Southampton Town has already done a lot of the work needed to move the project forward, including establishing the Riverside Sewer District, and marshaling other funding sources to cover the cost of the facility and necessary infrastructure, including pump stations,  sewer mains and the individual hookups for existing users within the district. 

Southampton is also currently defending a lawsuit brought by Riverhead Town seeking to invalidate Southampton’s actions establishing the district and its plans for building the wastewater treatment facility and the Riverside Action Plan. Riverhead seeks to force Southampton to include the county center, located in Riverside, within the new sewer district. The county facilities have been served by the Riverhead Sewage Treatment Plant since the county center was built in the late 1960s.

MORE COVERAGE: Riverhead supervisor makes pitch to Southampton Town, asking it to redraw the proposed Riverside Sewer District to include the county center (Jan. 25, 2024)

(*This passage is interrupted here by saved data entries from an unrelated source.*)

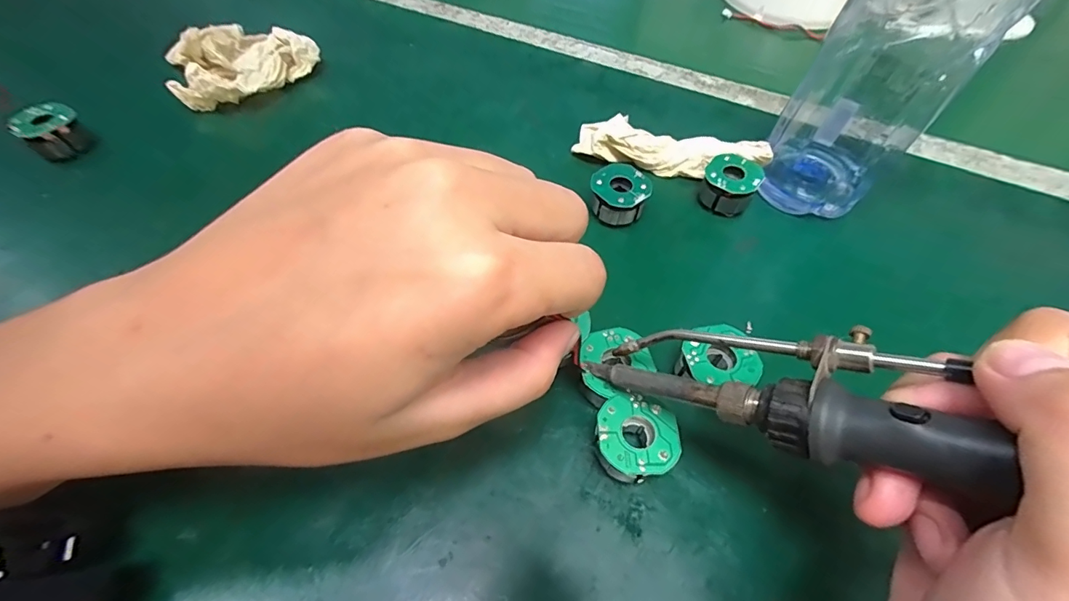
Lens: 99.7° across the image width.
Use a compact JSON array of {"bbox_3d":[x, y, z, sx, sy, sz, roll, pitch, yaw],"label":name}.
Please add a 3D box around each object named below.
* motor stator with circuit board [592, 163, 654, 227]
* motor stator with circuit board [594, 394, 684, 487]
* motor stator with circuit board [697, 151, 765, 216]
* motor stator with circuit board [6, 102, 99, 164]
[{"bbox_3d":[0.047,-0.057,0.253,0.031,0.023,0.029,25,60,15],"label":"motor stator with circuit board"},{"bbox_3d":[0.039,0.055,0.177,0.031,0.022,0.028,11,56,5],"label":"motor stator with circuit board"},{"bbox_3d":[0.112,-0.065,0.261,0.029,0.024,0.028,27,61,15],"label":"motor stator with circuit board"},{"bbox_3d":[-0.287,-0.099,0.272,0.035,0.028,0.030,33,63,19],"label":"motor stator with circuit board"}]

Riverhead filed the lawsuit in August, accusing Southampton Town of violating state environmental laws, including the State Environmental Quality and Review Act, also known as SEQRA, and the Green Amendment of the New York State Constitution, which guarantees the “right to clean air and water, and a healthful environment.” 

MORE COVERAGE: Riverhead sues Southampton to block Riverside sewage treatment plant (Aug. 22, 2024)

The lawsuit remains pending. Southampton Town filed a motion to dismiss Riverhead’s lawsuit. Riverhead was supposed to file its opposition to Southampton’s motion to dismiss by Feb. 17, but that date has been pushed back to March 27 due to illness in the family of Riverhead’s outside counsel in the case, Steven Barshov. 

In a letter to the judge assigned to the case in State Supreme Court, Suffolk County, Barshow said both the Southampton and Riverhead town attorneys “have communicated their mutual desire to ascertain if a mutually agreeable resolution to this litigation can be negotiated. I am working on coordinating those negotiations now.”

The planned wastewater treatment facility will be built in the industrial park off Flanders Road in Riverside, where land clearing has already begun to allow for survey work and other work needed to complete the detailed design, AJ Brooks of Arcadis Engineering, the firm hired by Southampton to design the facility, said during last week’s meeting at the Phillips Avenue school. 

“This facility is a centralized system which will treat water biologically and chemically to remove nutrients and pathogens from the water,” Brooks told about a dozen residents in attendance, along with representatives of the Riverhead Central School District administration. It will be completely enclosed within a building that will have odor control and will not emit an odor typically associated with wastewater treatment plants, Brooks said. 

Town officials and representatives of the engineering firm will make a similar presentation at the next meeting of the Flanders, Riverside and Northampton Community Association Wednesday evening at 7 p.m. at the Crohan Community Center on Flanders Road.

Correction: The article originally misstated the potential number of new units that the wastewater facility will have the capacity to treat. It reported an outdated number. The updated number of units based on the size of the facility now being planned is less than half the original number.